### About this task
Decide whether each statement agrees with the text on nitroglycerin and 12 leads, and for each give yes or no along with the deciding words from that text, quoted exactly.
1. In paramedic school, the writer was taught to always perform a 12 lead before giving nitroglycerin.
2. The benefit of sublingual nitro has been proven.
3. The 2015 study showed that the location of the MI makes a difference in hypotension after nitroglycerin.

### Text under study
Fast-forward to paramedic school, and I am taught to ALWAYS perform a 12 lead
before giving nitroglycerin. Why? Wellll If they had an inferior
wall MI, nitroglycerin was a hard stop. Every time the student
would give nitro before obtaining a 12 lead in simulation, their
patients would code...Every. Time.
I
thought this was weird because patients were prescribed
nitroglycerin if they developed chest pain at home. They were
certainly not performing a 12 lead on themselves prior to doing
this. So what was the fear?
Because the RV is preload dependent, dropping preload
with nitroglycerin could cause hypotension. This is probably a good
place to say that the LV is preload dependent too, but the LV
preload is dependent on the RV preload. So if you wipe out the RV,
the LV follows.
I
believe the fear of nitro is probably healthy, but not for JUST
inferior wall MIs. The benefit of sublingual nitro has yet to be
proven (as Dr. Smith points out in the interview) and on top of
that, a study published in Prehospital Emergency Care
in 2015 found that
hypotension occurred
post-NTG in 38/466 inferior STEMIs and 30/339 non-inferior STEMIs,
8.2% vs. 8.9%, p
= 0.73. That means it makes
literally no difference where the MI is.

(Saved data entries)
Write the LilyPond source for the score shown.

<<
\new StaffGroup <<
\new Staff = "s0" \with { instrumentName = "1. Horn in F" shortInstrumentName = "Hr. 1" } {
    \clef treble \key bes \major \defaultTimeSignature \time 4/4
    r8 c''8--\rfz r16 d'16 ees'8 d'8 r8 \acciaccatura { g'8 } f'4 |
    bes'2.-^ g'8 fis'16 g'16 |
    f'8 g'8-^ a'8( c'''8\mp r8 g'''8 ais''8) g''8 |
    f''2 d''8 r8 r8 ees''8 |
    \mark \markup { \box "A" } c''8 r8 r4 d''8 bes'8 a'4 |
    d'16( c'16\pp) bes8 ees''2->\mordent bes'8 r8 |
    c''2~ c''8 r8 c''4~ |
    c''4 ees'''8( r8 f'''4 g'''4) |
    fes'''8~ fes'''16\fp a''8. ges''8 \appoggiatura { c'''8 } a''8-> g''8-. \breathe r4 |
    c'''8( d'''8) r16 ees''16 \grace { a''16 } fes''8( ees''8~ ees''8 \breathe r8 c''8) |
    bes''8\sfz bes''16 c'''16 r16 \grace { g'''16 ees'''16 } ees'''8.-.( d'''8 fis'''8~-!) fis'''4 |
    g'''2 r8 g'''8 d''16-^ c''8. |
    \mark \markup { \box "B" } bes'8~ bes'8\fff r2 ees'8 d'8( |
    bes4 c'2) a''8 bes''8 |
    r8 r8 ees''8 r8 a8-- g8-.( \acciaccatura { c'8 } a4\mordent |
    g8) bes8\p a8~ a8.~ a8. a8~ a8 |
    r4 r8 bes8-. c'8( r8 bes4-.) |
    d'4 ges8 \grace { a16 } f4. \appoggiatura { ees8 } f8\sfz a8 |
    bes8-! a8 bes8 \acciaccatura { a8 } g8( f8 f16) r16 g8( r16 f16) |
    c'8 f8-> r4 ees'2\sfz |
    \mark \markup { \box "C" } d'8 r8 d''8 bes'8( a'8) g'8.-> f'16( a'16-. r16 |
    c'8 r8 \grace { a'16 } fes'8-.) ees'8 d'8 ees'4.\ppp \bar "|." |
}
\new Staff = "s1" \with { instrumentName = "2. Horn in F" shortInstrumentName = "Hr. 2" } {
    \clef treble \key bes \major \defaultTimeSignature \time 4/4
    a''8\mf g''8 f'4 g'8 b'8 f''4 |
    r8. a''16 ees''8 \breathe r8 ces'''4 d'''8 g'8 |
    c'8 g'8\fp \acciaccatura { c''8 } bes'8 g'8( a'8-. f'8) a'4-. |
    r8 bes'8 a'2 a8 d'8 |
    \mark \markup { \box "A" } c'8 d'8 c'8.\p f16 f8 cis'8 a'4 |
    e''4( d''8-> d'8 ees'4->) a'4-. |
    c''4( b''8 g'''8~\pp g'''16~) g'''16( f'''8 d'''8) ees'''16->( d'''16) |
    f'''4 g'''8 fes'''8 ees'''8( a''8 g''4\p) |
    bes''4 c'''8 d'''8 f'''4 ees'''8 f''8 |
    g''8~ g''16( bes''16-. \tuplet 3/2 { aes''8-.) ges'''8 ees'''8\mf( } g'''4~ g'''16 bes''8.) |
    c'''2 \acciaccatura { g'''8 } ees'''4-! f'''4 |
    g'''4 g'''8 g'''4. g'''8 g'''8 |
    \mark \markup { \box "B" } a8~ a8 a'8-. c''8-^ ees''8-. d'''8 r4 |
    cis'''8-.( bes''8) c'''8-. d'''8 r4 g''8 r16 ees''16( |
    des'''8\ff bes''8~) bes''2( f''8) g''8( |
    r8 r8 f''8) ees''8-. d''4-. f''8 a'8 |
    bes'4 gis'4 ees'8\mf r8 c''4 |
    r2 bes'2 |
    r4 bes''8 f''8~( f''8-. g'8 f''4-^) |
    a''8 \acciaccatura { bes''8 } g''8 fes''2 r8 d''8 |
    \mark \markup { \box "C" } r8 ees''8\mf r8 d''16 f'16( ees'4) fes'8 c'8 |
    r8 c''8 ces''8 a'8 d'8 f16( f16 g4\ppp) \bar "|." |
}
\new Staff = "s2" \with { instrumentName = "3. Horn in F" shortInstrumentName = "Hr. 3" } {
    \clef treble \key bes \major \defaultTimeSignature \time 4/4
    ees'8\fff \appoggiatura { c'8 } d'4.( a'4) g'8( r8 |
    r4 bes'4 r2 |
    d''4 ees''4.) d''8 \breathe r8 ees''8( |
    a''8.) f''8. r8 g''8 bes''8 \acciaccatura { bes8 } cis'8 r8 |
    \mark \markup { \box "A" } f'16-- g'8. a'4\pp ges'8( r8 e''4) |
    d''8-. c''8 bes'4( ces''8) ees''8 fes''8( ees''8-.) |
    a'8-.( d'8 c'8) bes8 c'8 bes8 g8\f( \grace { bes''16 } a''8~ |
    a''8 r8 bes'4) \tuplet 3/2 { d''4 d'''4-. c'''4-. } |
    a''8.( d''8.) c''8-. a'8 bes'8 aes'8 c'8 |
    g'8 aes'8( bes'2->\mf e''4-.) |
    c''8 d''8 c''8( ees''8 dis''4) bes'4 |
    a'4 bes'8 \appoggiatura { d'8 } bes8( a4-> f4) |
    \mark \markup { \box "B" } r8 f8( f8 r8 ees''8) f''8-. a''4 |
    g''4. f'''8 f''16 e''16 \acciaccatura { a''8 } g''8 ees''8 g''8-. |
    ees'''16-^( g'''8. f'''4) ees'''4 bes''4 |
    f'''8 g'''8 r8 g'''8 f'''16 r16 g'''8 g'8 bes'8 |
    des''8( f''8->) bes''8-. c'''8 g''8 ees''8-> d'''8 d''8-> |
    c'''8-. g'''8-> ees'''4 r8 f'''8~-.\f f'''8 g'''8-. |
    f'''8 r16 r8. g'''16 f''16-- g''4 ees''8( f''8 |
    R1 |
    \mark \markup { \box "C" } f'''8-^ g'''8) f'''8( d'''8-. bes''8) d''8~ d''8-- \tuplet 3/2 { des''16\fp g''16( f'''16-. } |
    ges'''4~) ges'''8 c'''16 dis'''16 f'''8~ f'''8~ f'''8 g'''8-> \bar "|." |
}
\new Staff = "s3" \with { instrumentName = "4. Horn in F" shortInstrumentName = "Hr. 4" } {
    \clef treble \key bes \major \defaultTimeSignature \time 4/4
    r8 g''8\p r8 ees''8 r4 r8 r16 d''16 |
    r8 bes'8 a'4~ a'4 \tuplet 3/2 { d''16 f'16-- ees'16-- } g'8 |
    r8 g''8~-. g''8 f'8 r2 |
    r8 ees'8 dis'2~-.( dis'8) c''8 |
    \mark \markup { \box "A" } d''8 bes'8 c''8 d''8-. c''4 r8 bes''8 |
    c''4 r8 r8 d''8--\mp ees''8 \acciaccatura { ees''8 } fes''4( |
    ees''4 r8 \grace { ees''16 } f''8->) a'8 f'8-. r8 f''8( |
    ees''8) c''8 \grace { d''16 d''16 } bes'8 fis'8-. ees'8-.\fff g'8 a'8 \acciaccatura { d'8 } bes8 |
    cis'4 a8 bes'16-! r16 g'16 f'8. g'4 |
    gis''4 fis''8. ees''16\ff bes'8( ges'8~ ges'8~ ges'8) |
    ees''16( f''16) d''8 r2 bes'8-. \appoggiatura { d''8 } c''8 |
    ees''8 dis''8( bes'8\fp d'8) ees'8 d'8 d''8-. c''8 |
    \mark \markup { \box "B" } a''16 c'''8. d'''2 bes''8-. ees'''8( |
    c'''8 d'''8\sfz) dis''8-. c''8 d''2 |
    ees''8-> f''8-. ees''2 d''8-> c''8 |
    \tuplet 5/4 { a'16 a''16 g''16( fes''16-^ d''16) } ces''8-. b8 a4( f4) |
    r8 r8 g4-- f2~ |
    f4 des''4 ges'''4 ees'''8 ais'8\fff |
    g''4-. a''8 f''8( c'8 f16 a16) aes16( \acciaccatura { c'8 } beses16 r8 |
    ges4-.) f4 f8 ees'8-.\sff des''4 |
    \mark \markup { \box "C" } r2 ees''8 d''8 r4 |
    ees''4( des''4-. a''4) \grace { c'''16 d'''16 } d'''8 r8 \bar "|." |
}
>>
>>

### Exercise result
1. Yes: "I am taught to ALWAYS perform a 12 lead before giving nitroglycerin"
2. No: "The benefit of sublingual nitro has yet to be proven"
3. No: "That means it makes literally no difference where the MI is."